▶ [Exercise 1]
In the records below, reproduce unchanged the part that opens with the line containing "left elbow: (127, 87, 18)" and closes with the line containing "left knee: (144, 123, 9)", with both of those lines included.

▶ [Selected text]
———

Statement by the Board of Directors of Haldex in relation to the public cash offer by ZF


The Board of Directors of Haldex unanimously recommends that the shareholders of
Haldex accept the offer by ZF.
BACKGROUND

This statement (the “Statement”) is made by the Board of Directors (the “Board”)
of Haldex Aktiebolag (“Haldex” or the “Company”) pursuant to Section II.19 of
Nasdaq Stockholm’s Takeover Rules (the “Takeover Rules”).

ZF Friedrichshafen AG, through its wholly-owned subsidiary ZF International B.V.
(“ZF”) has today announced a public cash offer to Haldex’s shareholders to
transfer their shares in Haldex to ZF (the “Offer”). ZF is offering SEK 100.00
per Haldex share (the “Cash Consideration”), which corresponds to a total offer
value of approximately SEK 4,411 million.

The Cash Consideration represents a premium of approximately:

  ·  34.4% per share compared to the volume-weighted average price for the
Haldex share on Nasdaq Stockholm during the three months prior to the
announcement of SAF-HOLLAND GmbH’s public cash offer announced on 14 July 2016
to Haldex’s shareholders to transfer their shares in Haldex to SAF-HOLLAND
(14.9% per share compared to the volume-weighted average price during the three
months prior to 4 August 2016);
  ·  43.7% per share compared to the volume-weighted average price for the
Haldex share on Nasdaq Stockholm during the six months prior to the announcement
of SAF-HOLLAND’s offer on 14 July 2016 (29.5% per share compared to the volume
-weighted average price during the six months prior to 4 August 2016); and
  ·  17.3% per share compared to the closing price of SEK 85.25 for the Haldex
share on Nasdaq Stockholm on 13 July 2016, which was the last trading day prior
to the announcement of SAF-HOLLAND’s offer (the Offer represents a 4.1% per
share discount compared to the closing price of SEK 104.25 for the Haldex share
on Nasdaq Stockholm on 3 August 2016, which was the last trading day prior to
the announcement of the Offer).

———

▶ [Exercise 2]
Extend the Haldex board statement on the ZF cash offer, beginning after its last sentence.

———

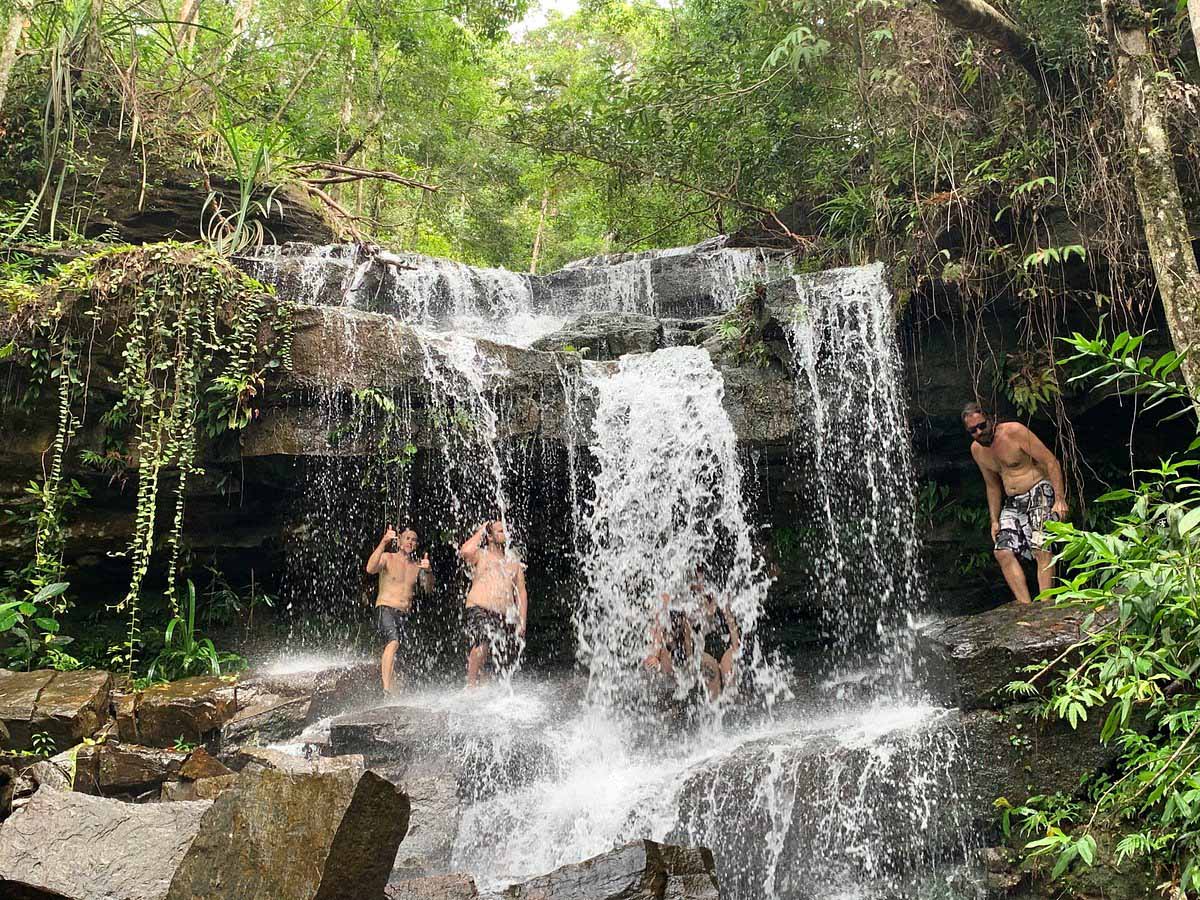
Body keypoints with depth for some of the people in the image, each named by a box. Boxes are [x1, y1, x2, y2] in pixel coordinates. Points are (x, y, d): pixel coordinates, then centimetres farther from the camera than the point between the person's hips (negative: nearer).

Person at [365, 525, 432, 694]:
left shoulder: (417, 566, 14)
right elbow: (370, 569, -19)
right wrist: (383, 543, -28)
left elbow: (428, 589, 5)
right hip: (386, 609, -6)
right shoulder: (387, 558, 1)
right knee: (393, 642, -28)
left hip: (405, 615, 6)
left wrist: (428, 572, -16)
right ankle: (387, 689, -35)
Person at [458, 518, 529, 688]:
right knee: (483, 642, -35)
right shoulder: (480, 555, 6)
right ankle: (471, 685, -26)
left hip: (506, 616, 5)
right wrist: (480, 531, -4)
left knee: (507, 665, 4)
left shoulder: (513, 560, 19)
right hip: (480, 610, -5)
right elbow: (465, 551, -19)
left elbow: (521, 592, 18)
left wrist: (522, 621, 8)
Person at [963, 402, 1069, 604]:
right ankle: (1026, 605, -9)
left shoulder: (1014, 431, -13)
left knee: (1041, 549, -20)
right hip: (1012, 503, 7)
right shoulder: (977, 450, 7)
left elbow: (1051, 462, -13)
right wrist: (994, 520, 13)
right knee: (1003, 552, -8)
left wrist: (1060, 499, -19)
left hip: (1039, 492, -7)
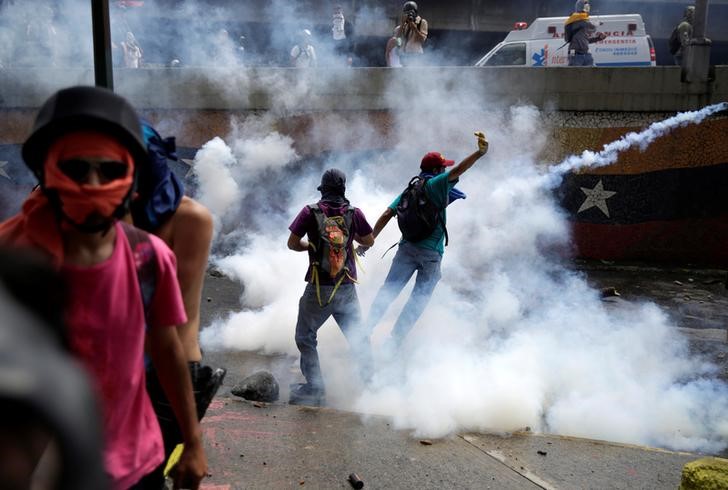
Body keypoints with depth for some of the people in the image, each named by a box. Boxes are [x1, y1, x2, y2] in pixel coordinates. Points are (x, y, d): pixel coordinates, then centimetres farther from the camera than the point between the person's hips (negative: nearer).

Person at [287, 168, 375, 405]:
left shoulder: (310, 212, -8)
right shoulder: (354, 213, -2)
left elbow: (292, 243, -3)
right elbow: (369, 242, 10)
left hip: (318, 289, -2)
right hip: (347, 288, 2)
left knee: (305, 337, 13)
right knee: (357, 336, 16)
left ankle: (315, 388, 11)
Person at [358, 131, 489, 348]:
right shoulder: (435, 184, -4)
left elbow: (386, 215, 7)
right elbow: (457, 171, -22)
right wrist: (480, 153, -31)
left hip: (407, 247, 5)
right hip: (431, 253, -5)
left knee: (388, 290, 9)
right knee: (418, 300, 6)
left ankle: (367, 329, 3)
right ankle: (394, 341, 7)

———

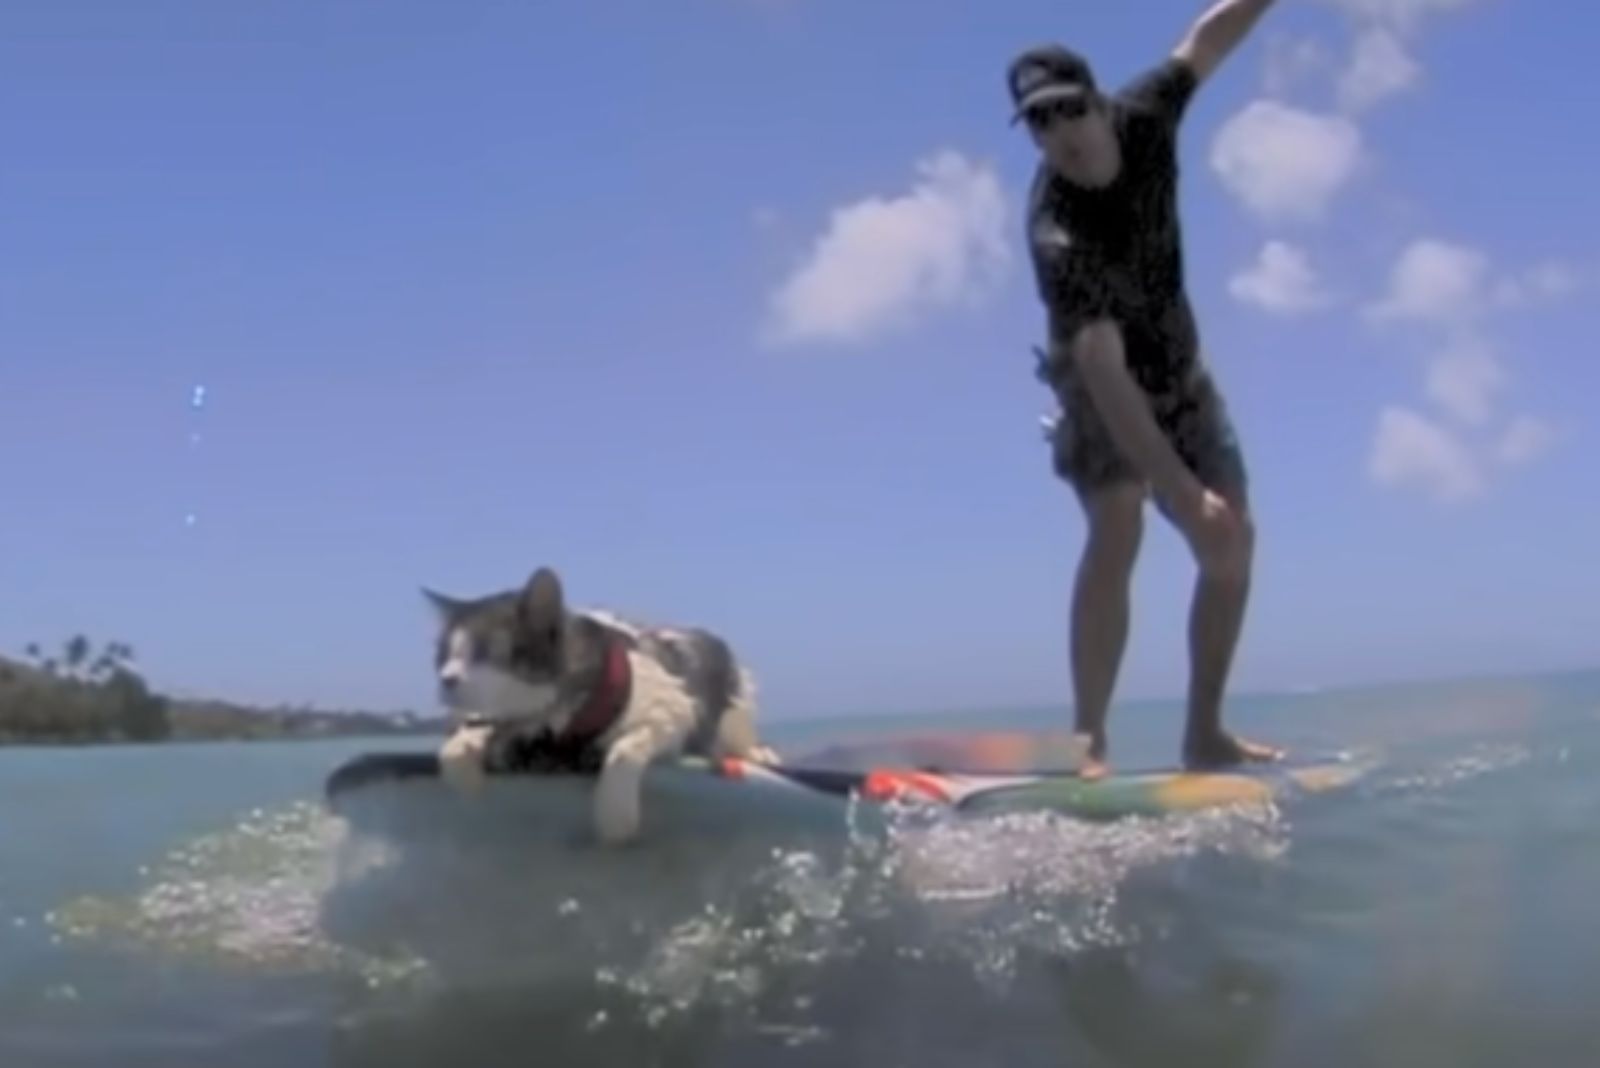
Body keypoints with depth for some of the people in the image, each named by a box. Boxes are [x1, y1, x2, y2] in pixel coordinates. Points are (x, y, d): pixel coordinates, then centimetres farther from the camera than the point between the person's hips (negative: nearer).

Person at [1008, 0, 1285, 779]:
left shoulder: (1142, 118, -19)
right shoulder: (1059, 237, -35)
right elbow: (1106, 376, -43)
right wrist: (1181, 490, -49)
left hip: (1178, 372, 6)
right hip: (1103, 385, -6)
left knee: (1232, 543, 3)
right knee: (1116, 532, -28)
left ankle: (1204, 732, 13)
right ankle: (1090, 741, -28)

———

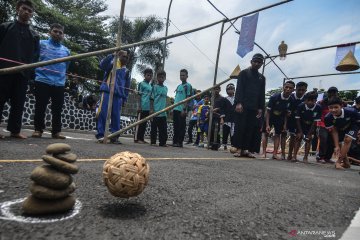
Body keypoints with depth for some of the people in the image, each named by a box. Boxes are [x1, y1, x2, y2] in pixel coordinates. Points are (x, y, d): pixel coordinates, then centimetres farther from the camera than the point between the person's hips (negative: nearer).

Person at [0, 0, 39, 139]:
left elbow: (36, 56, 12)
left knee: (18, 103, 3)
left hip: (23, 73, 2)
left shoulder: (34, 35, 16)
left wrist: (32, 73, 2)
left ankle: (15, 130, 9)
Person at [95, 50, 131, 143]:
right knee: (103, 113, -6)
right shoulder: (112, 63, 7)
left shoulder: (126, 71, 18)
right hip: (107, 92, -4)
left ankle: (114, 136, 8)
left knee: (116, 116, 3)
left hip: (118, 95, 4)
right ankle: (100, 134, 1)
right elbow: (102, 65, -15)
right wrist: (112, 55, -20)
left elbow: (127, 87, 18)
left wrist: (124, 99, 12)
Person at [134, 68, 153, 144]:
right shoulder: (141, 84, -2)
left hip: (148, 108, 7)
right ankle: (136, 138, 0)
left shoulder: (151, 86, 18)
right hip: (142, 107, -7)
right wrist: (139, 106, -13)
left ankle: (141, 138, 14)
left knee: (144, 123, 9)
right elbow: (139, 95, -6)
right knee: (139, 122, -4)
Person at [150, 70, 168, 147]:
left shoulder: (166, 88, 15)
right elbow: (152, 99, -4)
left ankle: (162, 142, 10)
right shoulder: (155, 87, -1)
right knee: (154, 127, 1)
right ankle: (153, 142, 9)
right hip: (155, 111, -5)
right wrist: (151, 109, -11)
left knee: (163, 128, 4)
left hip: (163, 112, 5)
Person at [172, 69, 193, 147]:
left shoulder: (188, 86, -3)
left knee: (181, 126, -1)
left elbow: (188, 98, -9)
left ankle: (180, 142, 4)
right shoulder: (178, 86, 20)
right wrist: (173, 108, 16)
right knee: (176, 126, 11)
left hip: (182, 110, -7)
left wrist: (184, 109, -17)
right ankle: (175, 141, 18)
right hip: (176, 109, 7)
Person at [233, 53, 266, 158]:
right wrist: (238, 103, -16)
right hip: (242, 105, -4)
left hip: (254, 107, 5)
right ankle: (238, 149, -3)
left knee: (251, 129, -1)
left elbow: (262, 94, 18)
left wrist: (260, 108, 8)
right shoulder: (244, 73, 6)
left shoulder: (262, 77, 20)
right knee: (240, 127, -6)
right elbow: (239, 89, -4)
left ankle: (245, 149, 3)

———

▶ [Task output 1]
left elbow: (127, 87, 18)
left wrist: (124, 99, 12)
Person at [134, 68, 153, 144]:
right shoulder: (141, 84, -2)
left hip: (148, 108, 7)
right ankle: (136, 138, 0)
left shoulder: (151, 86, 18)
right hip: (142, 107, -7)
right wrist: (139, 106, -13)
left ankle: (141, 138, 14)
left knee: (144, 123, 9)

▶ [Task output 2]
The acceptance period of the Offer is expected to commence on or around 22
August 2016 and expire on or around 30 September 2016, subject to any
extensions.

Completion of the Offer is conditional upon, amongst other things, that
shareholders of Haldex accept the Offer to such an extent that ZF becomes the
owner of shares in Haldex representing more than 90% of the total number of
shares in Haldex and the receipt of all necessary regulatory, governmental or
similar clearances, approvals and decisions, including from competition
authorities, in each case on terms which, in ZF’s opinion, are acceptable. ZF
has reserved the right to in whole or in part waive these and other conditions
for completion of the Offer.

The Board has, at the written request of ZF, permitted ZF to carry out a limited
confirmatory due diligence review of Haldex in relation to the preparation of
the Offer. ZF has not received any non-public information that could reasonably
be expected to affect the price of the Haldex share in connection with such
review.

The Chairman of Haldex, Göran Carlson, whose shareholding in Haldex represents
approximately 5.7% of the total number of shares and votes in Haldex, has
undertaken to ZF to accept the Offer, subject to certain conditions. Please
refer to ZF’s announcement of the Offer for more information about this
acceptance undertaking.

As a result of Göran Carlson having undertaken to accept the Offer subject to
certain conditions, Göran Carlson has not participated in the Board’s decision
regarding the Statement. The Board has appointed Magnus Johansson as acting
chairman for the purpose of handling the Board’s decisions in relation to the
Offer.

Haldex has retained Lazard as financial adviser and Mannheimer Swartling as
legal adviser.

THE BOARD’S EVALUATION OF THE OFFER

The Board’s opinion of the Offer is based on an assessment of a number of
factors that the Board has considered relevant in relation to the evaluation of
the Offer. These factors include, but are not limited to, Haldex’s present
position, the expected future development of the Company and related
possibilities and risks.

In 2014 Haldex announced a more focused strategy intended to take the Company
into a phase of profitable growth. The Board believes that Haldex has been able
to deliver on its updated strategy which, in combination with Haldex’s
restructuring program that was announced in 2013 and completed in the fourth
quarter of 2015, has gradually begun to be reflected in the Company’s operating
results.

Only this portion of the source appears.